- Cosa fare
Trasforma in una tabella Markdown con le colonne "N." e "Riga" le righe del materiale, cominciando da quella che contiene "family: Rosaceae" e arrivando fino all'ultima, estremi inclusi. Tralascia le righe vuote.

- Voci

--- --- ---

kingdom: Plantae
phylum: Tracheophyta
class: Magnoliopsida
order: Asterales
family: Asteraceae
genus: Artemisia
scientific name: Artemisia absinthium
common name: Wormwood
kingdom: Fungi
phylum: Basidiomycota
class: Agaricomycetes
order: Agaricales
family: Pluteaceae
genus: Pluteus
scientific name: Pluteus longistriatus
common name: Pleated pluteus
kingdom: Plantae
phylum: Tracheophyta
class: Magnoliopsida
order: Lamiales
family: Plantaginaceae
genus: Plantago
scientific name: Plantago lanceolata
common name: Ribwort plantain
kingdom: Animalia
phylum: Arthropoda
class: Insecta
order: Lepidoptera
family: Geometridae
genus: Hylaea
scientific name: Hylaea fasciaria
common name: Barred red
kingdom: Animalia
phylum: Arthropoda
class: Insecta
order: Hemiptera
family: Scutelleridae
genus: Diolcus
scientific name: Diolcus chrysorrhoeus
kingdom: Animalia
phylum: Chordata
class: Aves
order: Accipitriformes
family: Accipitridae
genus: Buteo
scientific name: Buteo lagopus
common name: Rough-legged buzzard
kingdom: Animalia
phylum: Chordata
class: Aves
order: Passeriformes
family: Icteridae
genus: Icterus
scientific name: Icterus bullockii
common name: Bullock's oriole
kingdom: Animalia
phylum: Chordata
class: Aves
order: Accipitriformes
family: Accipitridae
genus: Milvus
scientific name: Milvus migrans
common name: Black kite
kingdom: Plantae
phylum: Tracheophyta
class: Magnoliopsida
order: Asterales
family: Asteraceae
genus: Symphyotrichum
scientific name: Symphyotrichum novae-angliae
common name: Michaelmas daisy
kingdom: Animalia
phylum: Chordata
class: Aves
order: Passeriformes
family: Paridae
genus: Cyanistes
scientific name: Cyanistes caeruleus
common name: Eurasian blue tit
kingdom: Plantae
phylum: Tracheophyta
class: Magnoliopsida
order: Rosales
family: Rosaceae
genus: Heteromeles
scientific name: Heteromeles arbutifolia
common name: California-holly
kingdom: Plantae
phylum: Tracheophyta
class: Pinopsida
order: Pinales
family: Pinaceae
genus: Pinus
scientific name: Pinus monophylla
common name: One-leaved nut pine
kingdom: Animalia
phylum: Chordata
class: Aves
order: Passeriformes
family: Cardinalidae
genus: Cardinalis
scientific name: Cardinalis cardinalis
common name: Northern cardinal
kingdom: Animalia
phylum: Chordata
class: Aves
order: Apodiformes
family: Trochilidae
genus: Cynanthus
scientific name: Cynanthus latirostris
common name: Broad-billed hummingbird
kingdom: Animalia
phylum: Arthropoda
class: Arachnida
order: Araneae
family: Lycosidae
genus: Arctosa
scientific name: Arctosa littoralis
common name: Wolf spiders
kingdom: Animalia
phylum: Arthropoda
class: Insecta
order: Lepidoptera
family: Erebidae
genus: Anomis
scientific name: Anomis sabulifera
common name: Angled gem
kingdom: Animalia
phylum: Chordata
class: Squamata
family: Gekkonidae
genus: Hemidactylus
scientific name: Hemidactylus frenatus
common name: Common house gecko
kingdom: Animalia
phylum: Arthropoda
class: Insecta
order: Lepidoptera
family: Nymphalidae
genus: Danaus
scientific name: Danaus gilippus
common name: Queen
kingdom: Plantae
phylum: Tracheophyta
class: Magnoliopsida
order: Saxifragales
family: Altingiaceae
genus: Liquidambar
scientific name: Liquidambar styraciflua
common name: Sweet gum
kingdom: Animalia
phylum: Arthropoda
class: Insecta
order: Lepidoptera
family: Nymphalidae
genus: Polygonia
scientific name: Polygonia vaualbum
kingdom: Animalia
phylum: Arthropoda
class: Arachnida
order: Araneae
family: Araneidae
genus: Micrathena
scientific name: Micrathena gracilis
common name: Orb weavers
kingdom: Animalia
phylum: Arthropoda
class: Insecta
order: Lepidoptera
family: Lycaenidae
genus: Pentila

--- --- ---

- La risposta
| N. | Riga |
|---|---|
| 1 | family: Rosaceae |
| 2 | genus: Heteromeles |
| 3 | scientific name: Heteromeles arbutifolia |
| 4 | common name: California-holly |
| 5 | kingdom: Plantae |
| 6 | phylum: Tracheophyta |
| 7 | class: Pinopsida |
| 8 | order: Pinales |
| 9 | family: Pinaceae |
| 10 | genus: Pinus |
| 11 | scientific name: Pinus monophylla |
| 12 | common name: One-leaved nut pine |
| 13 | kingdom: Animalia |
| 14 | phylum: Chordata |
| 15 | class: Aves |
| 16 | order: Passeriformes |
| 17 | family: Cardinalidae |
| 18 | genus: Cardinalis |
| 19 | scientific name: Cardinalis cardinalis |
| 20 | common name: Northern cardinal |
| 21 | kingdom: Animalia |
| 22 | phylum: Chordata |
| 23 | class: Aves |
| 24 | order: Apodiformes |
| 25 | family: Trochilidae |
| 26 | genus: Cynanthus |
| 27 | scientific name: Cynanthus latirostris |
| 28 | common name: Broad-billed hummingbird |
| 29 | kingdom: Animalia |
| 30 | phylum: Arthropoda |
| 31 | class: Arachnida |
| 32 | order: Araneae |
| 33 | family: Lycosidae |
| 34 | genus: Arctosa |
| 35 | scientific name: Arctosa littoralis |
| 36 | common name: Wolf spiders |
| 37 | kingdom: Animalia |
| 38 | phylum: Arthropoda |
| 39 | class: Insecta |
| 40 | order: Lepidoptera |
| 41 | family: Erebidae |
| 42 | genus: Anomis |
| 43 | scientific name: Anomis sabulifera |
| 44 | common name: Angled gem |
| 45 | kingdom: Animalia |
| 46 | phylum: Chordata |
| 47 | class: Squamata |
| 48 | family: Gekkonidae |
| 49 | genus: Hemidactylus |
| 50 | scientific name: Hemidactylus frenatus |
| 51 | common name: Common house gecko |
| 52 | kingdom: Animalia |
| 53 | phylum: Arthropoda |
| 54 | class: Insecta |
| 55 | order: Lepidoptera |
| 56 | family: Nymphalidae |
| 57 | genus: Danaus |
| 58 | scientific name: Danaus gilippus |
| 59 | common name: Queen |
| 60 | kingdom: Plantae |
| 61 | phylum: Tracheophyta |
| 62 | class: Magnoliopsida |
| 63 | order: Saxifragales |
| 64 | family: Altingiaceae |
| 65 | genus: Liquidambar |
| 66 | scientific name: Liquidambar styraciflua |
| 67 | common name: Sweet gum |
| 68 | kingdom: Animalia |
| 69 | phylum: Arthropoda |
| 70 | class: Insecta |
| 71 | order: Lepidoptera |
| 72 | family: Nymphalidae |
| 73 | genus: Polygonia |
| 74 | scientific name: Polygonia vaualbum |
| 75 | kingdom: Animalia |
| 76 | phylum: Arthropoda |
| 77 | class: Arachnida |
| 78 | order: Araneae |
| 79 | family: Araneidae |
| 80 | genus: Micrathena |
| 81 | scientific name: Micrathena gracilis |
| 82 | common name: Orb weavers |
| 83 | kingdom: Animalia |
| 84 | phylum: Arthropoda |
| 85 | class: Insecta |
| 86 | order: Lepidoptera |
| 87 | family: Lycaenidae |
| 88 | genus: Pentila |